Personal information
- Date of birth: 1 February 2006 (age 20)
- Place of birth: Casnate con Bernate, Italy
- Position: Central midfielder

Team information
- Current team: Catanzaro (on loan from Bologna)
- Number: 21

Youth career
- Atalanta

Senior career*
- Years: Team / Apps / (Gls)
- 2024–2026: Atalanta U23 / 49 / (3)
- 2024–2026: Atalanta / 2 / (0)
- 2026–: Bologna / 0 / (0)
- 2026–: → Catanzaro (loan) / 0 / (0)

= Federico Cassa =

Italian footballer (born 2006)

Federico Cassa (born 1 February 2006) is an Italian professional footballer who plays as a central midfielder for club Catanzaro, on loan from Bologna.

==Club career==
Cassa was raised in the Atalanta youth system. He made his professional debut for their reserve squad Atalanta U23 in a Serie C game against Arzignano on 28 April 2024.
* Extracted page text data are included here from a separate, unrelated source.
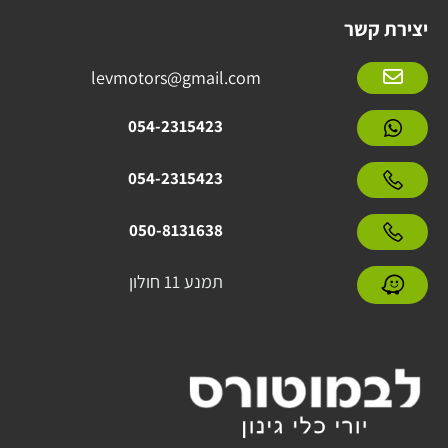
יצירת קשר
levmotors@gmail.com
054-2315423
054-2315423
050-8131638
תמנע 11 חולון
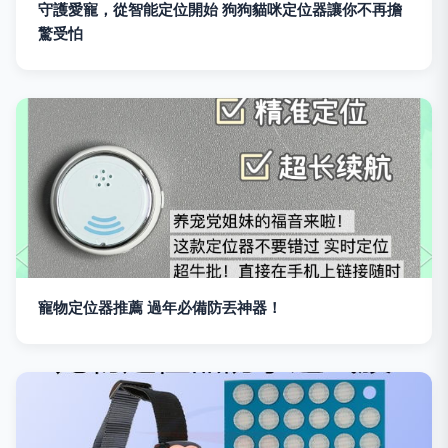
守護愛寵，從智能定位開始 狗狗貓咪定位器讓你不再擔
驚受怕
寵物定位器推薦 過年必備防丟神器！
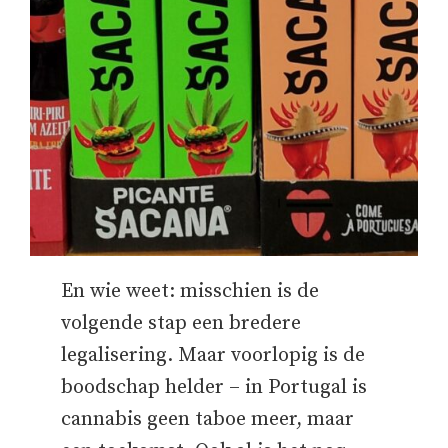
En wie weet: misschien is de
volgende stap een bredere
legalisering. Maar voorlopig is de
boodschap helder – in Portugal is
cannabis geen taboe meer, maar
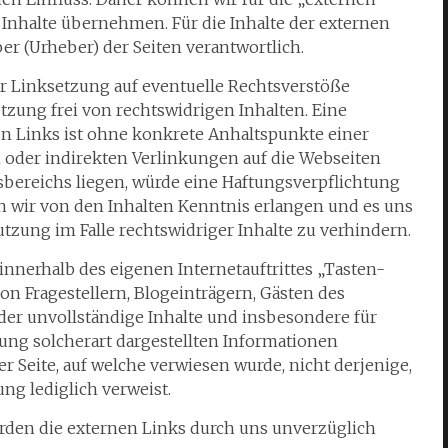
 Inhalte übernehmen. Für die Inhalte der externen
ber (Urheber) der Seiten verantwortlich.
r Linksetzung auf eventuelle Rechtsverstöße
tzung frei von rechtswidrigen Inhalten. Eine
en Links ist ohne konkrete Anhaltspunkte einer
n oder indirekten Verlinkungen auf die Webseiten
sbereichs liegen, würde eine Haftungsverpflichtung
nn wir von den Inhalten Kenntnis erlangen und es uns
zung im Falle rechtswidriger Inhalte zu verhindern.
innerhalb des eigenen Internetauftrittes „Tasten-
n Fragestellern, Blogeinträgern, Gästen des
oder unvollständige Inhalte und insbesondere für
ung solcherart dargestellten Informationen
er Seite, auf welche verwiesen wurde, nicht derjenige,
ung lediglich verweist.
den die externen Links durch uns unverzüglich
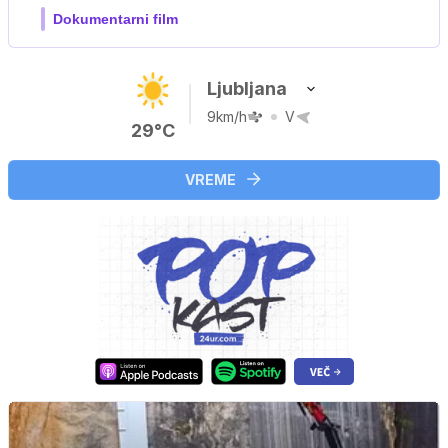
Film meseca / družinski, pustolovski
Ljubljana
9km/h
V
29°C
VREME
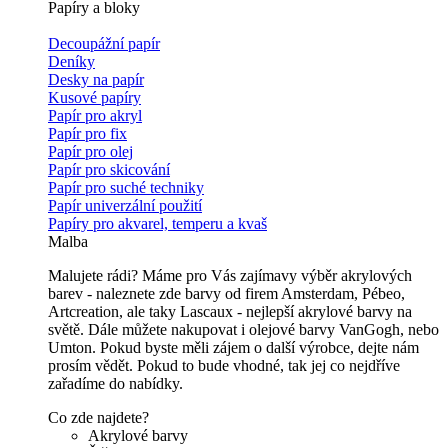
Papíry a bloky
Decoupážní papír
Deníky
Desky na papír
Kusové papíry
Papír pro akryl
Papír pro fix
Papír pro olej
Papír pro skicování
Papír pro suché techniky
Papír univerzální použití
Papíry pro akvarel, temperu a kvaš
Malba
Malujete rádi? Máme pro Vás zajímavy výběr akrylových
barev - naleznete zde barvy od firem Amsterdam, Pébeo,
Artcreation, ale taky Lascaux - nejlepší akrylové barvy na
světě. Dále můžete nakupovat i olejové barvy VanGogh, nebo
Umton. Pokud byste měli zájem o další výrobce, dejte nám
prosím vědět. Pokud to bude vhodné, tak jej co nejdříve
zařadíme do nabídky.
Co zde najdete?
Akrylové barvy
Cassa was first called up to Atalanta's senior squad for the 2024 UEFA Super Cup game on 14 August 2024, against Real Madrid, remaining on the bench in the game.

He made his senior Atalanta debut five days later in a Serie A game against Lecce; he was substituted on for Mateo Retegui in the 83rd minute of Atalanta's 4–0 victory.

On 1 September 2026, Cassa was transferred to fellow Serie A club Bologna. Immediately after, he would be loaned to Serie B club Catanzaro for the 2026–27 season.